Anyone interested in MapReduce, big data management and big data analytics you should check out the Big Data Summit Bay Area next week in Burlingame, CA. You can register at http://bit.ly/5KUX01. This is the premier conference on data warehousing and big data analytics. Learn how leading companies are leveraging technologies like Hadoop and MapReduce to turn data into dollars. Hear from Aster Data customers like Intuit and Mobclix and leading analysts on new technologies and trends in big data management and advanced analytics.

By: rdp

rdp — Wed, 10 Feb 2010 13:40:05 +0000

RE: “google does internally such as their own file system, mapreduce, server builds, their own switches and routers, their own http server, their own java servlet server” all key components of Enterprise Computing and its BIG brother, Cloud Computing”

I have always been a believer in scalability in computing. To this end I have been trying to decide on a Home/SOHO Cloud Computing design that could be implemented in this lifetime. Remember when “SuperComputing” looked so far out of reach of the little people?
My spin on this draws on Robin’s previous post “Why private clouds are part of the future”. So for a Home Cloud you would need:
“your heavily modified file system, Hadoop (mapreduce), your custom
server builds, your hand picked switches and routers, your own http
server, your own java servlet server”.
You could use COTS (Commercial Off The Shelf) components for the Home
Cloud since bandwidth and throughput will not make the difference
between your making a profit or not and surviving. This means that a new
market for Private Cloud components is developing to supply some of
the Google in-house developed components. “New” in the sense that these components have to be highly configurable (easily modified) to your local environment. A set of switches (hardware/software/firmware), and a roadmap for “dummies” to produce the required feature/function set without an in-house staff of programmers. Auto/Self configuring components are a possibility. It is not “rocket science” to do this.
IMHO,YMMV the rise of Private Clouds is a major shift in the computing paradigm.
I want a good cheeseburger (Information on Demand) with fries and a Pepsi (all “Value Add” Services) every time.
It is interesting to me that Robin has written on every topic required to compete with and even surpass the IDCs on a lesser scale. All the key components are outlined in his posts. Has anyone put them together?

By: juliet

juliet — Wed, 10 Feb 2010 07:37:57 +0000

Forget the problem of an application crash or slow data access or response time for an overloaded SAN switch port with Traverse’s service container that can monitor application response time and correlate that with the underlying storage components which are relevant to that application using its Business Container technology.
http://zyrion.com/solutions/server.php

By: ryan

ryan — Tue, 09 Feb 2010 22:25:11 +0000

Maybe you could elaborate on why one might choose to use this platform over some of the other options, namely, hbase, pig, sqoop, hive, etc, etc.

By: nate

nate — Tue, 09 Feb 2010 18:43:52 +0000

I was talking to a developer working on a project that will be running on hadoop soon and was interested to hear his comments on hadoop itself, it’s extremely poorly written, apparently Yahoo built it mostly by outsourcing the development overseas to some low quality coders, and the result is some pretty poor code. It can work it’s just not that good.

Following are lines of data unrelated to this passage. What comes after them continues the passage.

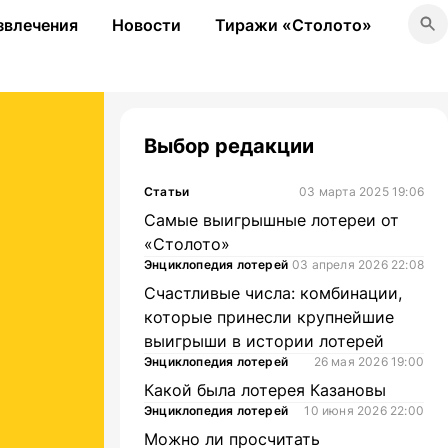
звлечения
Новости
Тиражи «Столото»
Выбор редакции
Статьи
03 марта 2025 19:06
Самые выигрышные лотереи от
«Столото»
Энциклопедия лотерей
03 апреля 2026 22:08
Счастливые числа: комбинации,
которые принесли крупнейшие
выигрыши в истории лотерей
Энциклопедия лотерей
26 мая 2026 19:00
Какой была лотерея Казановы
Энциклопедия лотерей
10 июня 2026 22:00
Можно ли просчитать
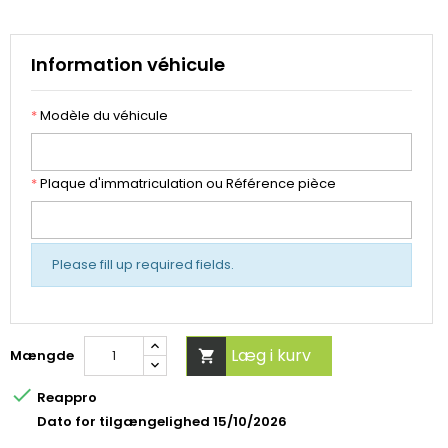
Information véhicule
*
Modèle du véhicule
*
Plaque d'immatriculation ou Référence pièce
Please fill up required fields.
Læg i kurv
Mængde


Reappro
Dato for tilgængelighed 15/10/2026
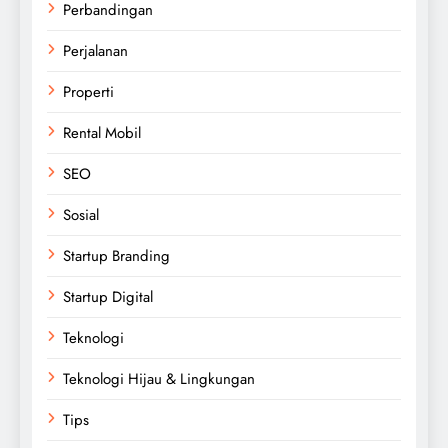
Perbandingan
Perjalanan
Properti
Rental Mobil
SEO
Sosial
Startup Branding
Startup Digital
Teknologi
Teknologi Hijau & Lingkungan
Tips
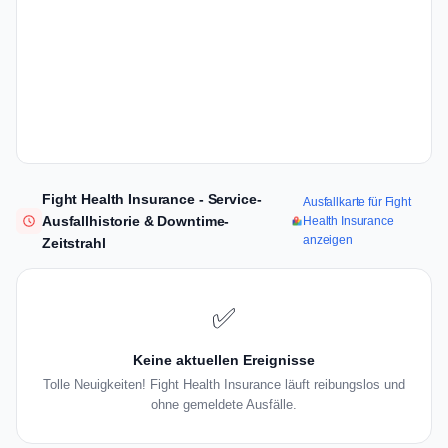
Fight Health Insurance - Service-
Ausfallkarte für Fight
Ausfallhistorie & Downtime-
Health Insurance
anzeigen
Zeitstrahl
✅
Keine aktuellen Ereignisse
Tolle Neuigkeiten! Fight Health Insurance läuft reibungslos und
ohne gemeldete Ausfälle.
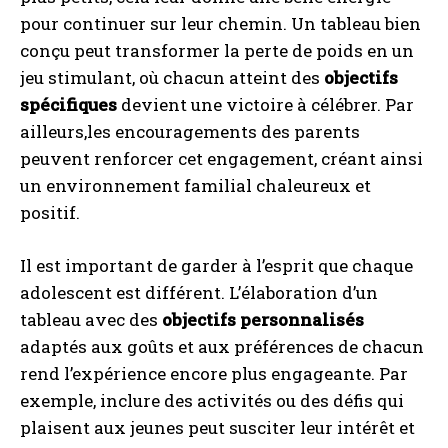
pour continuer sur leur chemin. Un tableau bien
conçu peut transformer la perte de poids en un
jeu stimulant, où chacun atteint des
objectifs
spécifiques
devient une victoire à célébrer. Par
ailleurs,les encouragements des parents
peuvent renforcer cet engagement, créant ainsi
un environnement familial chaleureux et
positif.
Il est important de garder à l’esprit que chaque
adolescent est différent. L’élaboration d’un
tableau avec des
objectifs personnalisés
adaptés aux goûts et aux préférences de chacun
rend l’expérience encore plus engageante. Par
exemple, inclure des activités ou des défis qui
plaisent aux jeunes peut susciter leur intérêt et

I find it pretty interesting how much stuff google does internally such as their own file system, mapreduce, server builds, their own switches and routers, their own http server, their own java servlet server.

Meanwhile others struggle to keep up trying to use as much off the shelf stuff as possible because they don’t have the engineering resources internally to even begin to approach doing it themselves, even a Microsoft insider admitted as much recently in an interview http://www.theregister.co.uk/2010/02/03/microsoft_bing_number_two_wannabe/

I suppose the message here is hope & pray you aren’t in a market that google is or might become interested in at some point if your relying on hadoop. Because whatever you can do, they can do 1000x faster with their ~billion servers, and their ~million PhDs.